But there's another issue behind the spoon, too.  Adults hold the spoon, and we give it to babies.  They aren't the actors of the action, not the protagonists of the story.  Since helping children to see themselves as protagonists, as actors on the world stage, is what most of Rita and my work and mature writing has been about, I suppose it makes sense that I would talk with Helena about that problem, too.  She wants to feel like she is the agent, that she is the one doing the eating (and the choosing, the chewing, everything).  Almost all adults have come to wonder at and fear that one simple, infantile phrase, "I can do it myself," and Helena has already reached it at six months, long before she is able to speak.

Smashed banana and applesauce are the foods that start most babies on the road to eating, but Helena hates them, they literally make her vomit.  The foods come on a spoon that also carries meanings she doesn't like, and she doesn't control the process.  But hand her a piece of a ripe pear, and she'll gum away at it contentedly.  The same with a peeled half of an orange.  And yesterday, Rita pierced the grains on a corn on the cob, and Helena eagerly sucked out the marrow.  It was a messy process, but a wonderful one, and she smiled and laughed and ate with real gusto.

### Entries contained in a dataset
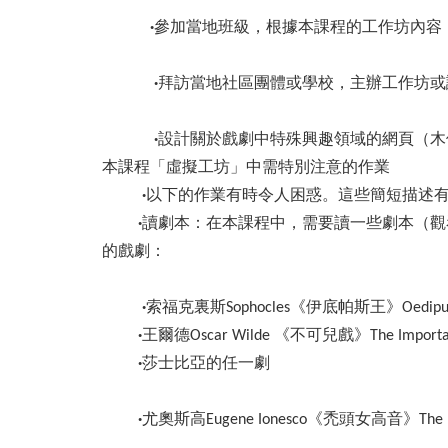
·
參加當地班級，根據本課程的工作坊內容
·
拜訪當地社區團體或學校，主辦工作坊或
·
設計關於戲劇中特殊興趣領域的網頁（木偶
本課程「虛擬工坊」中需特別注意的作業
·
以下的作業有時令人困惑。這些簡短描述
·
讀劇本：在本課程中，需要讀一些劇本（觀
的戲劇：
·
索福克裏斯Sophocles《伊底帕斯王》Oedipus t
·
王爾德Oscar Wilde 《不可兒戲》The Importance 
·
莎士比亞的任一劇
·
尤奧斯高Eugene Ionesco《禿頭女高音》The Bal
* * *
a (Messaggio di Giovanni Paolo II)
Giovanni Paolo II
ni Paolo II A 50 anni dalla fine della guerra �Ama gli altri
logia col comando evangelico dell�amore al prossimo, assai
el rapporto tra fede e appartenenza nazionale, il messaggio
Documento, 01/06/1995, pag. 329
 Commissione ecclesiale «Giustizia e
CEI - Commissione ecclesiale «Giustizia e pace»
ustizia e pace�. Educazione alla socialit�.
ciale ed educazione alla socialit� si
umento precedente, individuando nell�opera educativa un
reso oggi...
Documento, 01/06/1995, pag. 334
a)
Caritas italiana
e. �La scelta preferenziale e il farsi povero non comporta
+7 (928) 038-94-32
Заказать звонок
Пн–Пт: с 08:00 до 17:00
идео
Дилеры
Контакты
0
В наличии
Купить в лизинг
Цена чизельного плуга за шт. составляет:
--
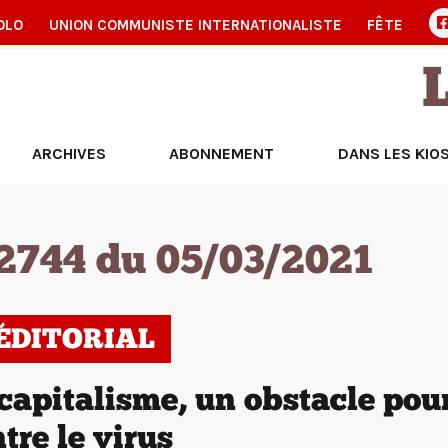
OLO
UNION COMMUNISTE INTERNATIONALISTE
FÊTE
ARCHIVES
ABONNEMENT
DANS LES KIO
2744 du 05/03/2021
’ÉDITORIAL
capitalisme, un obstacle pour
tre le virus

### LIST OF TASKS
#1 Answer these questions on the passage on Helena's eating:
(a) At what age has Helena already reached the phrase "I can do it myself"?
(b) Which two foods make Helena vomit?
(c) What did Rita do to the corn on the cob?
#2 Set down the passage on Helena's eating from "But there's another" up to and including "able to speak.".
The entries are not needed for this work.

### TASK-BY-TASK SOLUTIONS
#1
(a) At six months.
(b) Smashed banana and applesauce.
(c) She pierced the grains on it.

#2
But there's another issue behind the spoon, too.  Adults hold the spoon, and we give it to babies.  They aren't the actors of the action, not the protagonists of the story.  Since helping children to see themselves as protagonists, as actors on the world stage, is what most of Rita and my work and mature writing has been about, I suppose it makes sense that I would talk with Helena about that problem, too.  She wants to feel like she is the agent, that she is the one doing the eating (and the choosing, the chewing, everything).  Almost all adults have come to wonder at and fear that one simple, infantile phrase, "I can do it myself," and Helena has already reached it at six months, long before she is able to speak.